## [Task objective]
The word "back" appears in some lines of the entries. Say how many, and give nothing but the number.
------ Information provided
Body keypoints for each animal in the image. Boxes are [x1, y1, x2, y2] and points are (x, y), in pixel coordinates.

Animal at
------------
------ Information provided
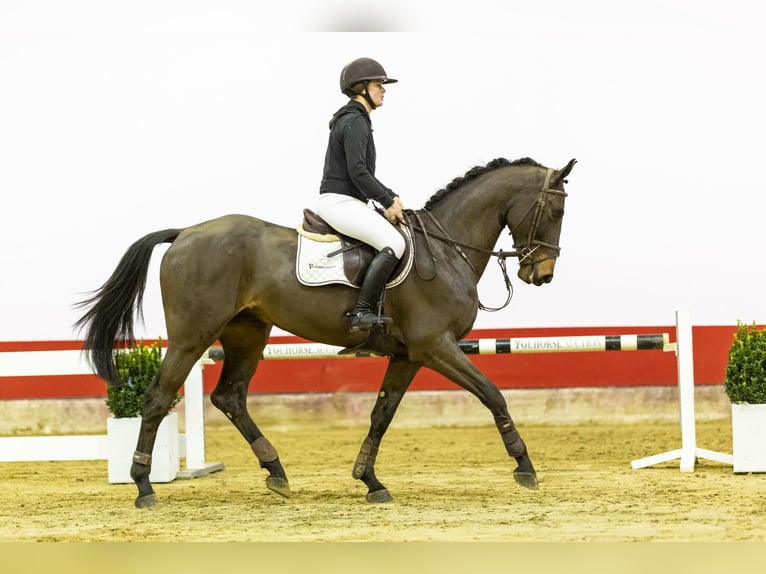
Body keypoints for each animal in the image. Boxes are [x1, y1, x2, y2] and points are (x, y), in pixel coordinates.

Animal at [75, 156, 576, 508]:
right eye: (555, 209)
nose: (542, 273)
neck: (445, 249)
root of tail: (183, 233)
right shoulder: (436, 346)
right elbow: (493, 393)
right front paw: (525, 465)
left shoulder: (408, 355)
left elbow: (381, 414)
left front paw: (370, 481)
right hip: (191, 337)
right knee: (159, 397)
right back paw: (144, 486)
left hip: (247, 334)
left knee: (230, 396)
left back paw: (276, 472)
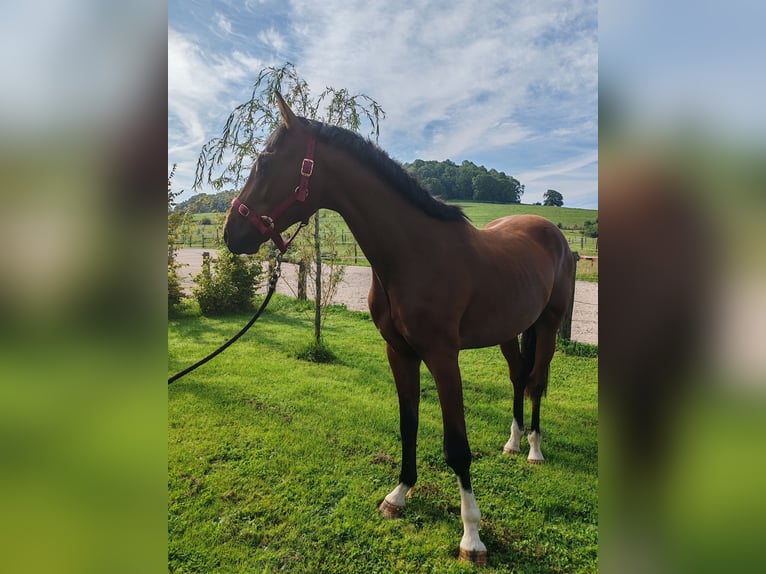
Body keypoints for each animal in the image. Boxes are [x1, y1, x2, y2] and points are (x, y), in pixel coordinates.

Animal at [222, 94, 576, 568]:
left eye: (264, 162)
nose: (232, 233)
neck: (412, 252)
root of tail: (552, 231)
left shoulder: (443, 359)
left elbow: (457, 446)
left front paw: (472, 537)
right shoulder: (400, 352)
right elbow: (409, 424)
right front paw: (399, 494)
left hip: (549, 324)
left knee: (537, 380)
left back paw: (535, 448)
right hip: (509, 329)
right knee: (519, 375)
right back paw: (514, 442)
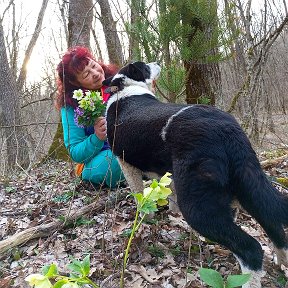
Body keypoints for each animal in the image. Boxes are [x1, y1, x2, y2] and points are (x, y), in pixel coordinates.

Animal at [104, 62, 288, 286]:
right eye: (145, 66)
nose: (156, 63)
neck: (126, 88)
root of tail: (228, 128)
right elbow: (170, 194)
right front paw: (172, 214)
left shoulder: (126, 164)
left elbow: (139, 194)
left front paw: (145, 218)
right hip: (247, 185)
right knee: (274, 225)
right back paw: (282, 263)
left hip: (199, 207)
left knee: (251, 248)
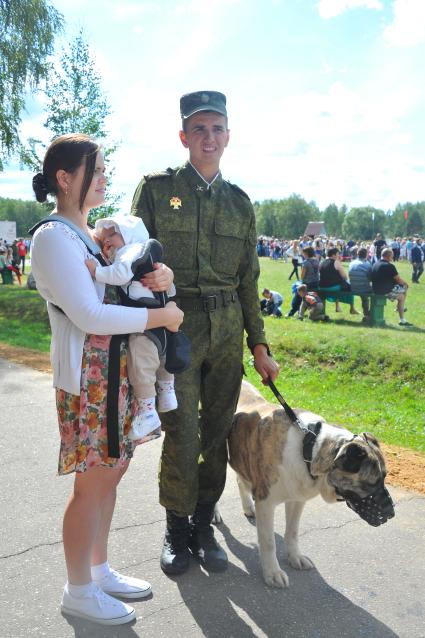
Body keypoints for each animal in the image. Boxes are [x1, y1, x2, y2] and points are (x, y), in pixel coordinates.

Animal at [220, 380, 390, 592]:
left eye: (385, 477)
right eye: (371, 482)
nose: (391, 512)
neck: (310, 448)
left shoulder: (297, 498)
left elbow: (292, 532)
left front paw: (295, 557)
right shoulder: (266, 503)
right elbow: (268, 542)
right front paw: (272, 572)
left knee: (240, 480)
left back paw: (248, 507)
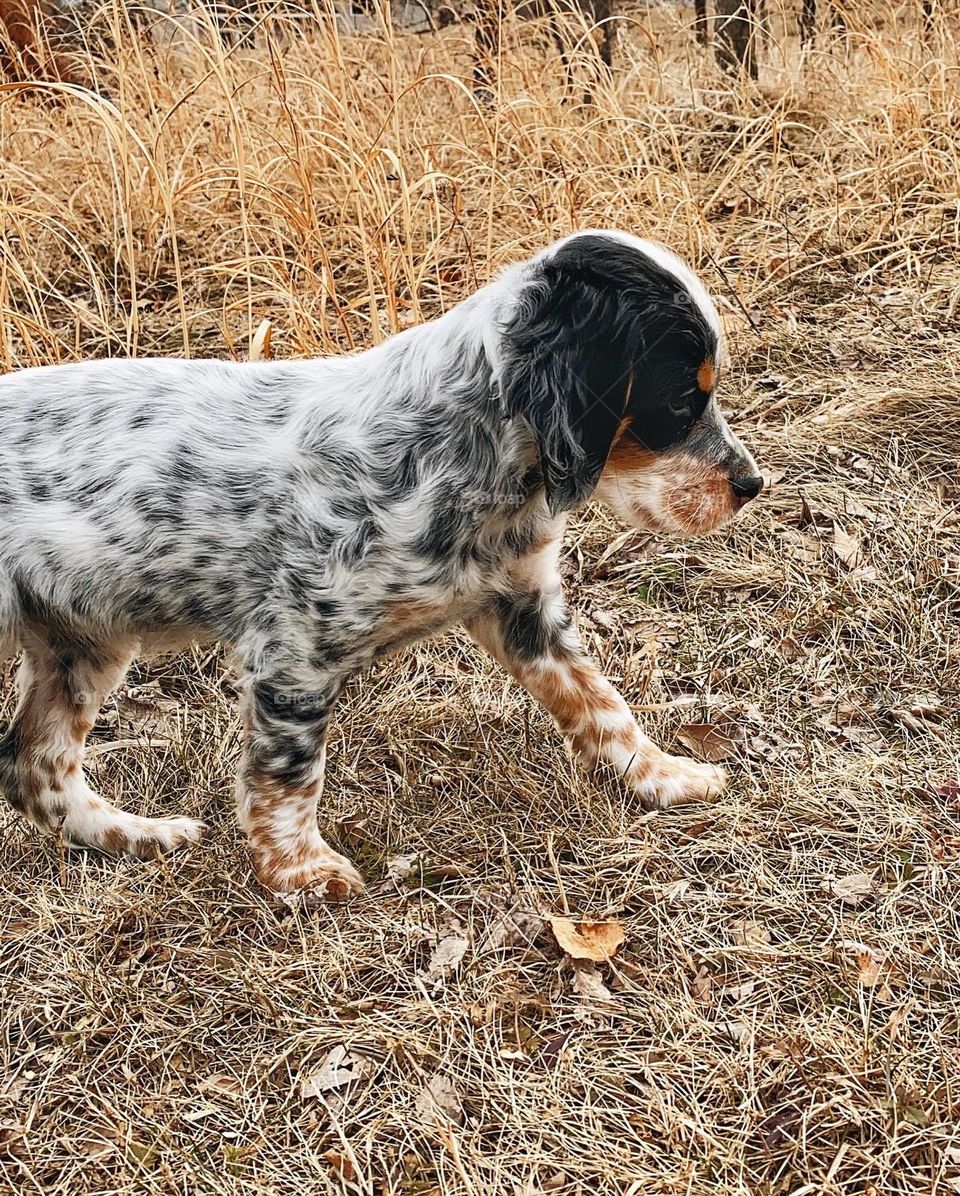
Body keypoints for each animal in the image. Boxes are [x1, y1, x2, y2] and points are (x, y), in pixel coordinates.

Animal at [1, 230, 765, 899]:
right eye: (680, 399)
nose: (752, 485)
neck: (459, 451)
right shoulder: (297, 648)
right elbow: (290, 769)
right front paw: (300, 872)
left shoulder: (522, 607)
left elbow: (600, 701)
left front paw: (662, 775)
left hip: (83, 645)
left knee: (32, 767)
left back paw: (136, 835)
------------
## [Worked solution]
7